◆ **Task item**
What you return must match the entries exactly, except that the pictures are gone.

--- START ---

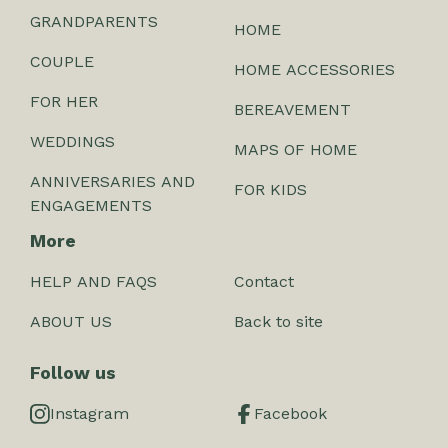
GRANDPARENTS
HOME
COUPLE
HOME ACCESSORIES
FOR HER
BEREAVEMENT
WEDDINGS
MAPS OF HOME
ANNIVERSARIES AND
FOR KIDS
ENGAGEMENTS
More
HELP AND FAQS
Contact
ABOUT US
Back to site
Follow us
Instagram
Facebook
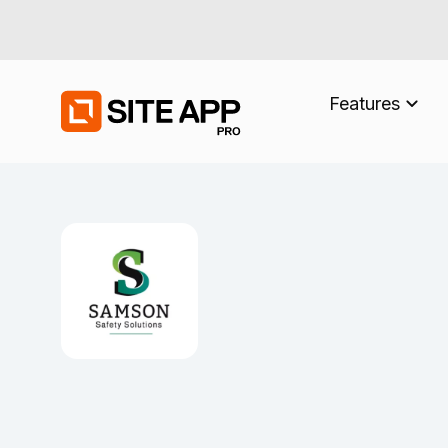
Features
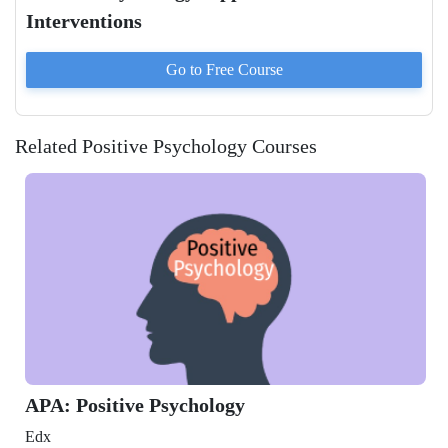
Interventions
Go to
Free
Course
Related Positive Psychology Courses
: Positive Psychology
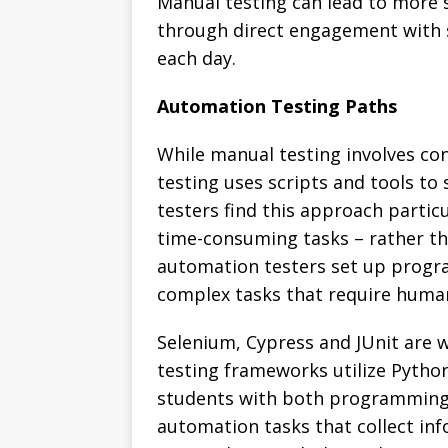
Manual testing can lead to more s
through direct engagement with s
each day.
Automation Testing Paths
While manual testing involves co
testing uses scripts and tools t
testers find this approach partic
time-consuming tasks – rather th
automation testers set up progra
complex tasks that require huma
Selenium, Cypress and JUnit are 
testing frameworks utilize Python
students with both programming 
automation tasks that collect in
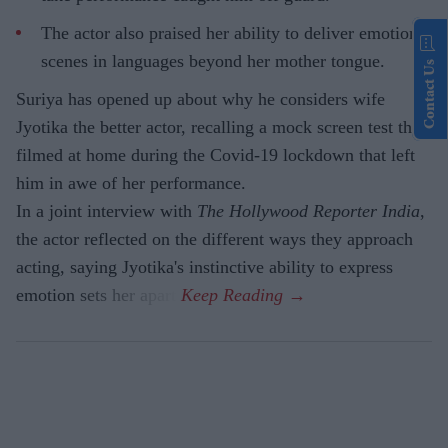
The actor also praised her ability to deliver emotional
scenes in languages beyond her mother tongue.
Contact Us
Suriya has opened up about why he considers wife
Jyotika the better actor, recalling a mock screen test they
filmed at home during the Covid-19 lockdown that left
him in awe of her performance.
In a joint interview with
The Hollywood Reporter India
,
the actor reflected on the different ways they approach
acting, saying Jyotika's instinctive ability to express
emotion sets her apart.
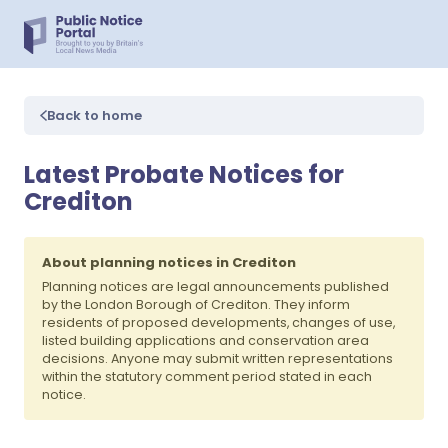
Back to home
Latest Probate Notices for
Crediton
About planning notices in Crediton
Planning notices are legal announcements published
by the London Borough of Crediton. They inform
residents of proposed developments, changes of use,
listed building applications and conservation area
decisions. Anyone may submit written representations
within the statutory comment period stated in each
notice.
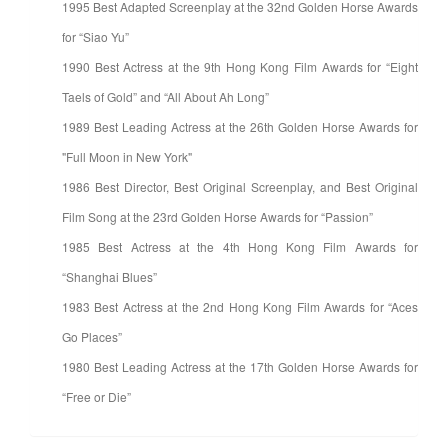
1995 Best Adapted Screenplay at the 32nd Golden Horse Awards
for “Siao Yu”
1990 Best Actress at the 9th Hong Kong Film Awards for “Eight
Taels of Gold” and “All About Ah Long”
1989 Best Leading Actress at the 26th Golden Horse Awards for
"Full Moon in New York"
1986 Best Director, Best Original Screenplay, and Best Original
Film Song at the 23rd Golden Horse Awards for “Passion”
1985 Best Actress at the 4th Hong Kong Film Awards for
“Shanghai Blues”
1983 Best Actress at the 2nd Hong Kong Film Awards for “Aces
Go Places”
1980 Best Leading Actress at the 17th Golden Horse Awards for
“Free or Die”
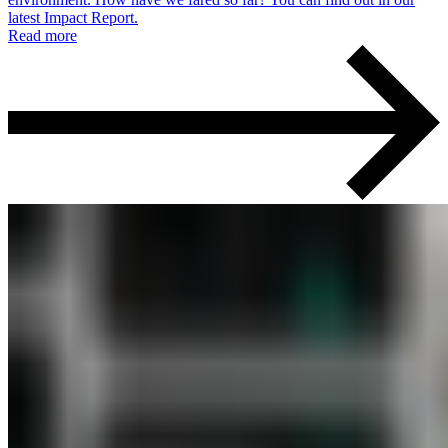
latest Impact Report.
Read more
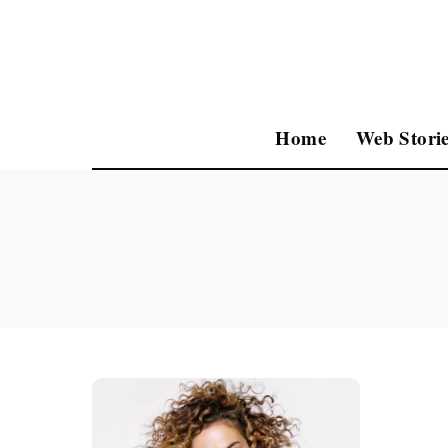
Home
Web Storie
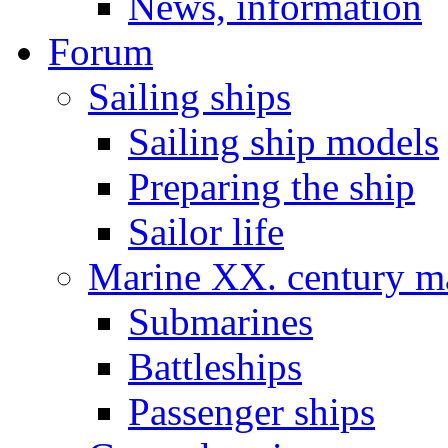
News, information
Forum
Sailing ships
Sailing ship models
Preparing the ship
Sailor life
Marine XX. century ma
Submarines
Battleships
Passenger ships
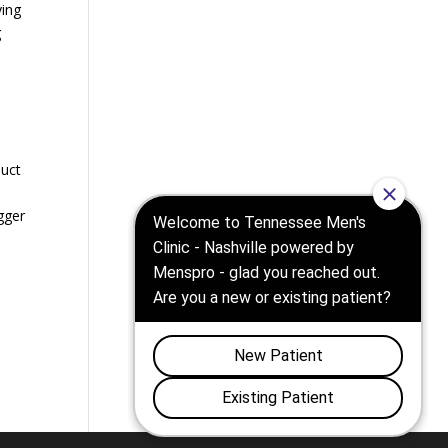
ying
g
duct
gger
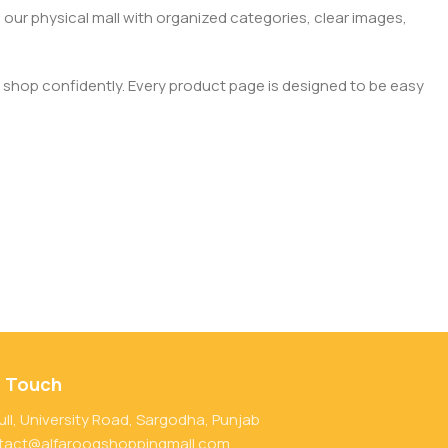
 our physical mall with organized categories, clear images,
 shop confidently. Every product page is designed to be easy
n Touch
ull, University Road, Sargodha, Punjab
tact@alfarooqshoppingmall.com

--- END ---

◆ **Expected answer**
GRANDPARENTS
HOME
COUPLE
HOME ACCESSORIES
FOR HER
BEREAVEMENT
WEDDINGS
MAPS OF HOME
ANNIVERSARIES AND
FOR KIDS
ENGAGEMENTS
More
HELP AND FAQS
Contact
ABOUT US
Back to site
Follow us
Instagram
Facebook
Features
Interventions
Go to
Free
Course
Related Positive Psychology Courses
: Positive Psychology
Manual testing can lead to more s
through direct engagement with s
each day.
Automation Testing Paths
While manual testing involves co
testing uses scripts and tools t
testers find this approach partic
time-consuming tasks – rather th
automation testers set up progra
complex tasks that require huma
Selenium, Cypress and JUnit are 
testing frameworks utilize Python
students with both programming 
automation tasks that collect in
The actor also praised her ability to deliver emotional
scenes in languages beyond her mother tongue.
Contact Us
Suriya has opened up about why he considers wife
Jyotika the better actor, recalling a mock screen test they
filmed at home during the Covid-19 lockdown that left
him in awe of her performance.
In a joint interview with
The Hollywood Reporter India
,
the actor reflected on the different ways they approach
acting, saying Jyotika's instinctive ability to express
emotion sets her apart.
Back to home
Latest Probate Notices for
Crediton
About planning notices in Crediton
Planning notices are legal announcements published
by the London Borough of Crediton. They inform
residents of proposed developments, changes of use,
listed building applications and conservation area
decisions. Anyone may submit written representations
within the statutory comment period stated in each
notice.
1995 Best Adapted Screenplay at the 32nd Golden Horse Awards
for “Siao Yu”
1990 Best Actress at the 9th Hong Kong Film Awards for “Eight
Taels of Gold” and “All About Ah Long”
1989 Best Leading Actress at the 26th Golden Horse Awards for
"Full Moon in New York"
1986 Best Director, Best Original Screenplay, and Best Original
Film Song at the 23rd Golden Horse Awards for “Passion”
1985 Best Actress at the 4th Hong Kong Film Awards for
“Shanghai Blues”
1983 Best Actress at the 2nd Hong Kong Film Awards for “Aces
Go Places”
1980 Best Leading Actress at the 17th Golden Horse Awards for
“Free or Die”
latest Impact Report.
Read more
Home
Web Storie
News, information
Forum
Sailing ships
Sailing ship models
Preparing the ship
Sailor life
Marine XX. century ma
Submarines
Battleships
Passenger ships
ying
g
duct
gger
 our physical mall with organized categories, clear images,
 shop confidently. Every product page is designed to be easy
n Touch
ull, University Road, Sargodha, Punjab
tact@alfarooqshoppingmall.com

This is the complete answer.